After the feast me and Caligula, in the line of business, takes Major
Tucker to one side and talks ransom. The major pulls out an
agglomeration of currency about the size of the price of a town lot in
the suburbs of Rabbitville, Arizona, and makes this outcry.

"Gentlemen," says he, "the stock of the Sunrise & Edenville railroad
has depreciated some. The best I could do with thirty thousand
dollars' worth of the bonds was to secure a loan of eighty-seven
dollars and fifty cents. On the farming lands of Colonel Rockingham,
Judge Pendergast was able to obtain, on a ninth mortgage, the sum of
fifty dollars. You will find the amount, one hundred and thirty-seven
fifty, correct."

"A railroad president," said I, looking this Tucker in the eye, "and
the owner of a thousand acres of land; and yet--"

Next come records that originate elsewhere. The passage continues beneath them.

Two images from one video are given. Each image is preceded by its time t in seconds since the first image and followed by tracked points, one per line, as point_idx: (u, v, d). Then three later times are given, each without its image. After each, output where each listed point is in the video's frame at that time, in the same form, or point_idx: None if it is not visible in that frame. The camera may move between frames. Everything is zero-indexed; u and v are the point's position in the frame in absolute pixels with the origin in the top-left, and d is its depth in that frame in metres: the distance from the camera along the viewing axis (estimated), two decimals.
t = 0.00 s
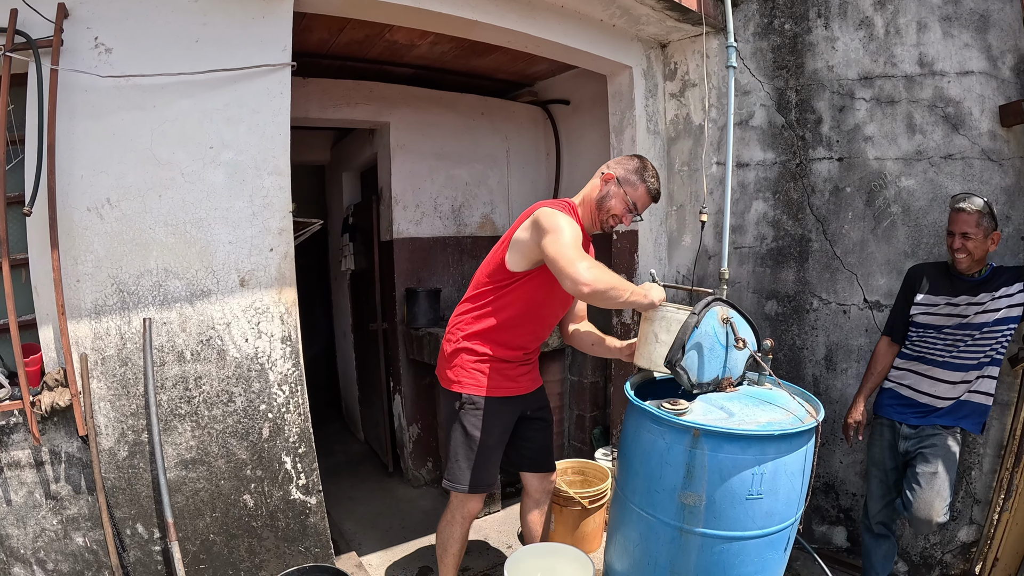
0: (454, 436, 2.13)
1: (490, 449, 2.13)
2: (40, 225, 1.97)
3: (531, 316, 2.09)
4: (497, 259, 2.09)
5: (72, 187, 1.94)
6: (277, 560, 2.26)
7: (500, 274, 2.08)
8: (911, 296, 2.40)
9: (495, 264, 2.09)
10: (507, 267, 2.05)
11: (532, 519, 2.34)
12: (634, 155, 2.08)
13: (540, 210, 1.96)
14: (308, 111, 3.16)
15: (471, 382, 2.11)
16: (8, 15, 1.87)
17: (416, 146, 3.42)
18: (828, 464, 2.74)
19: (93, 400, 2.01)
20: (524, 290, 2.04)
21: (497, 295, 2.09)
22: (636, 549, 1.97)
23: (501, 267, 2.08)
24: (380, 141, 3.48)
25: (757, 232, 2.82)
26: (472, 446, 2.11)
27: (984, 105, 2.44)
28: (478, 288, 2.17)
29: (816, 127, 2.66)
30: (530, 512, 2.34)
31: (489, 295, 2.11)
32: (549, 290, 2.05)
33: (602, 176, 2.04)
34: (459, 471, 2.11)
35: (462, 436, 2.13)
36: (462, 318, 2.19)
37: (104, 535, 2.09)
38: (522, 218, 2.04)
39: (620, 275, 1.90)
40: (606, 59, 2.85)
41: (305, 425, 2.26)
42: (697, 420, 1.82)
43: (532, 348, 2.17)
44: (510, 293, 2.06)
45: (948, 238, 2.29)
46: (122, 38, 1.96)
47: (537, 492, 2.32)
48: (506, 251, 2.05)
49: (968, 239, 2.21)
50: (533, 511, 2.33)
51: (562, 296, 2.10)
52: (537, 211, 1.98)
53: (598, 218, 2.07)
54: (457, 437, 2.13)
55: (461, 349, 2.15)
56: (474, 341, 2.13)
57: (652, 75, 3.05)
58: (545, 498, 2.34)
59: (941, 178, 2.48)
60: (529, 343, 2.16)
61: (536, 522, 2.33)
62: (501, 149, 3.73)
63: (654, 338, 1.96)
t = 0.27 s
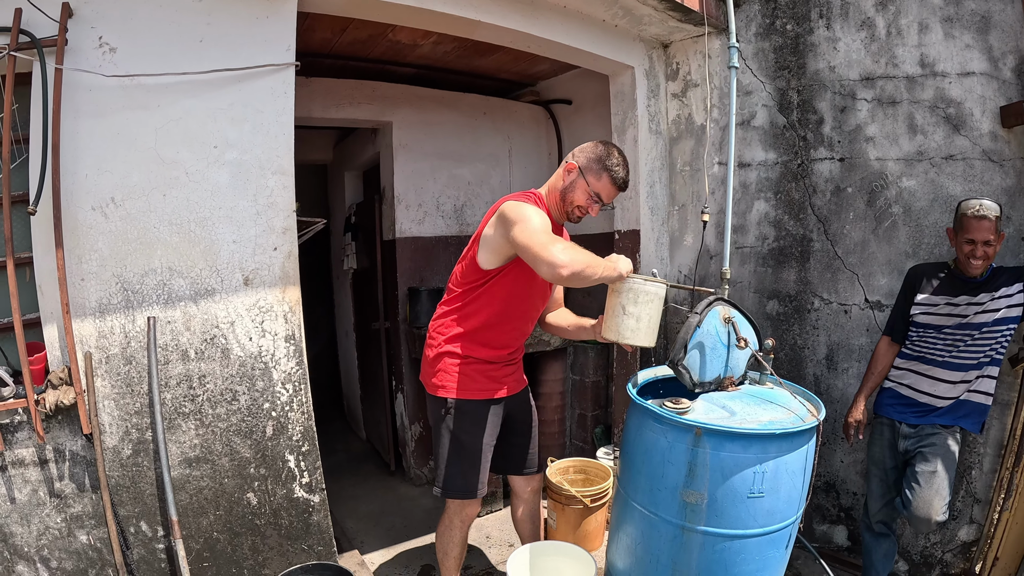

"Gentlemen," says Tucker, "The railroad is ten miles long. There don't
any train run on it except when the crew goes out in the pines and
gathers enough lightwood knots to get up steam. A long time ago, when
times was good, the net earnings used to run as high as eighteen
dollars a week. Colonel Rockingham's land has been sold for taxes
thirteen times. There hasn't been a peach crop in this part of Georgia
for two years. The wet spring killed the watermelons. Nobody around
here has money enough to buy fertilizer; and land is so poor the corn
crop failed and there wasn't enough grass to support the rabbits. All
the people have had to eat in this section for over a year is hog and
hominy, and--"

"Pick," interrupts Caligula, mussing up his red hair, "what are you
going to do with that chicken-feed?"

I hands the money back to Major Tucker; and then I goes over to
Colonel Rockingham and slaps him on the back.

"Colonel," says I, "I hope you've enjoyed our little joke. We don't
want to carry it too far. Kidnappers! Well, wouldn't it tickle your
uncle? My name's Rhinegelder, and I'm a nephew of Chauncey Depew. My
friend's a second cousin of the editor of /Puck/. So you can see. We
are down South enjoying ourselves in our humorous way. Now, there's
two quarts of cognac to open yet, and then the joke's over."

What's the use to go into details? One or two will be enough. I
remember Major Tallahassee Tucker playing on a jew's-harp, and
Caligula waltzing with his head on the watch pocket of a tall baggage-
master. I hesitate to refer to the cake-walk done by me and Mr.
Patterson G. Coble with Colonel Jackson T. Rockingham between us.

And even on the next morning, when you wouldn't think it possible,
there was a consolation for me and Caligula. We knew that Raisuli
himself never made half the hit with Burdick Harris that we did with
the Sunrise & Edenville Tap Railroad.